Donc, beaucoup de ces gens pourraient travailler, mais ne le font pas! Combien en coûte-t-il à la société pour les supporter? Combien de milliers de travailleurs se lèvent le matin pour aller au boulot parce qu'ils n'ont pas le choix et qui paient des impôts pour faire vivre cette portion d'assistés sociaux qui n'a pas sa raison d'être?

Le pire dans tout ça est qu'en plus d'obtenir du «B.E.S.» en étant considérés «sans contraintes», plusieurs travaillent au noir et peuvent mener un train de vie que des contribuables n'ont pas le moyen d'avoir, en plus d'avoir accès à certains services à moindre coûts (médicaments, etc.)

Des groupes communautaires crient au scandale et souhaitent que les «riches» paient plus pour que l'on redistribue aux «pauvres» en demandant plus de «justice sociale». Ces gens ont le temps de manifester, tout comme les assistés sociaux. Les travailleurs "ordinaires" eux, n'ont pas cette possibilité, leur travail passe en priorité!

Où est la justice sociale pour les travailleurs qui paient des impôts dont une partie sert à entretenir des gens qui ne veulent pas travailler?


Pour plus de détails :

http://www.mess.gouv.qc.ca/statistiques/aide-sociale/index.asp


Photo par Adrian Lam , Victoria Times Colonist



Québec devrait copier le projet de Kevin Falcon

Un politicien de la Colombie-Britannique, le ministre des Finances Kevin Falcon, a annoncé le 14 mars dernier un programme par lequel on inciterait les assistés sociaux à suivre des programmes de formation menant à des emplois biens payés. Dans le nord de la province, il y a des besoins criants pour des conducteurs de classe 1, des plombiers, des électriciens et dans divers métiers en lien avec l'exploitation pétrolière et gazière.

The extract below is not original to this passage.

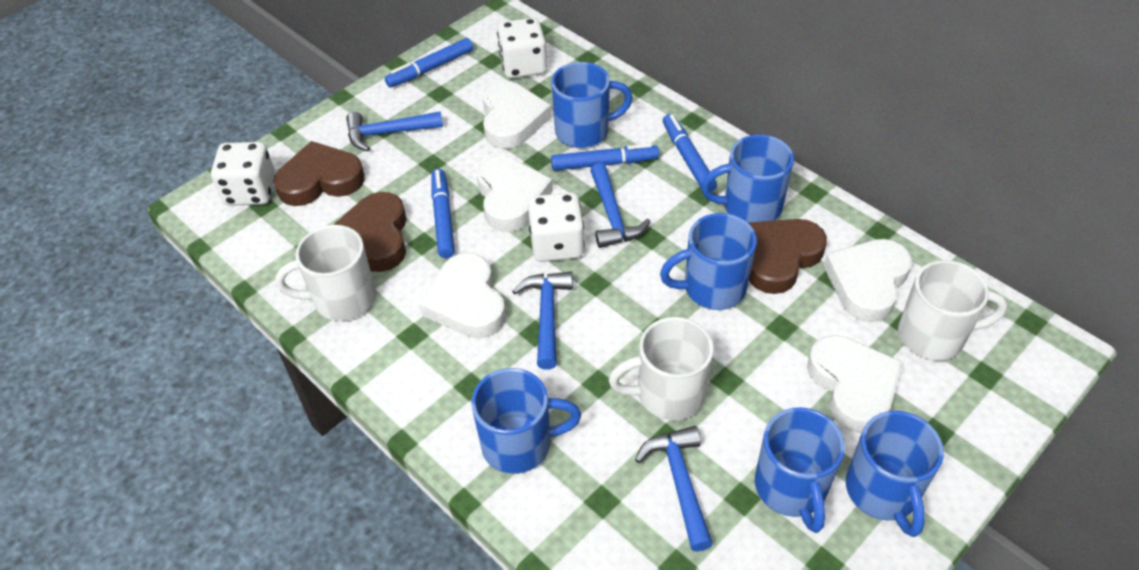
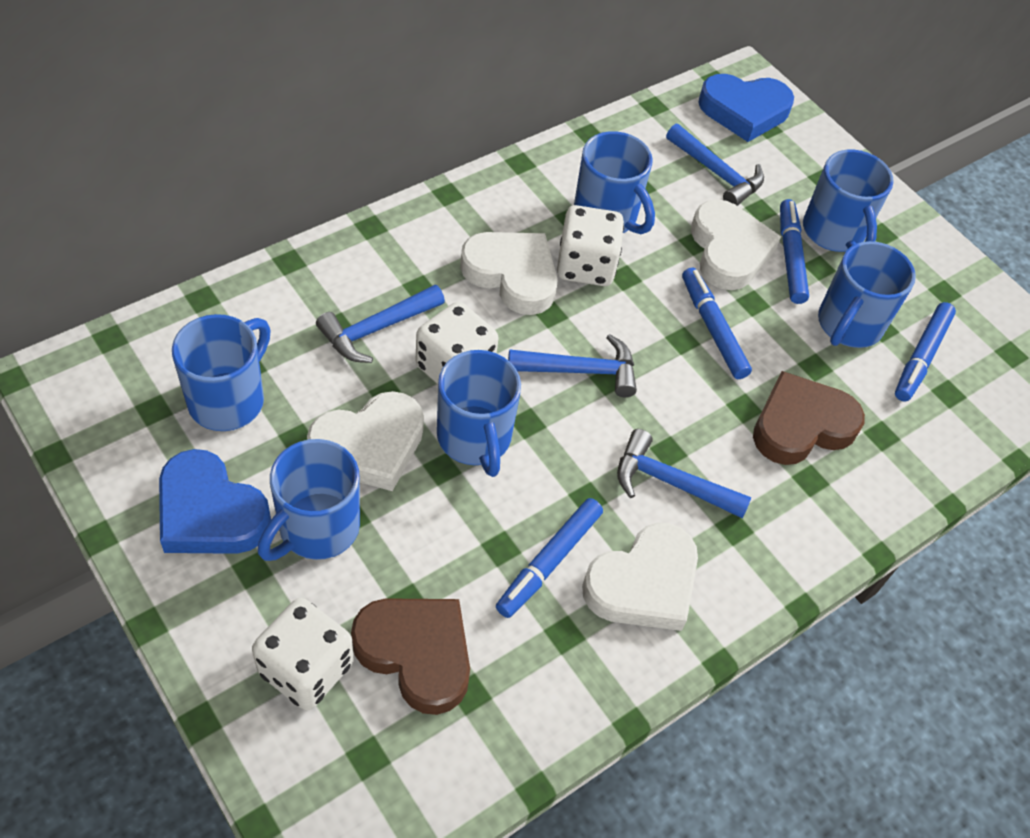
blue heart: 0 -> 2
brown heart: 3 -> 2
white heart: 5 -> 4
white mug: 3 -> 0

On n'obligerait pas tous les assistés sociaux aptes au travail à suivre le programme. Ceux qui le désirent se verraient payer un billet d'avion pour se rendre dans les régions ayant des besoins en emplois, on les logerait, on les nourrirait et on les vêtirait le temps qu'ils gagnent les qualifications nécessaires pour avoir un emploi. Le programme s'adresserait d'abord aux assistés sociaux des régions visées, puis on ferait une sélection parmi les assistés sociaux des grands centres pour les envoyer au Nord par la suite.

À quand des mesures similaires au Québec?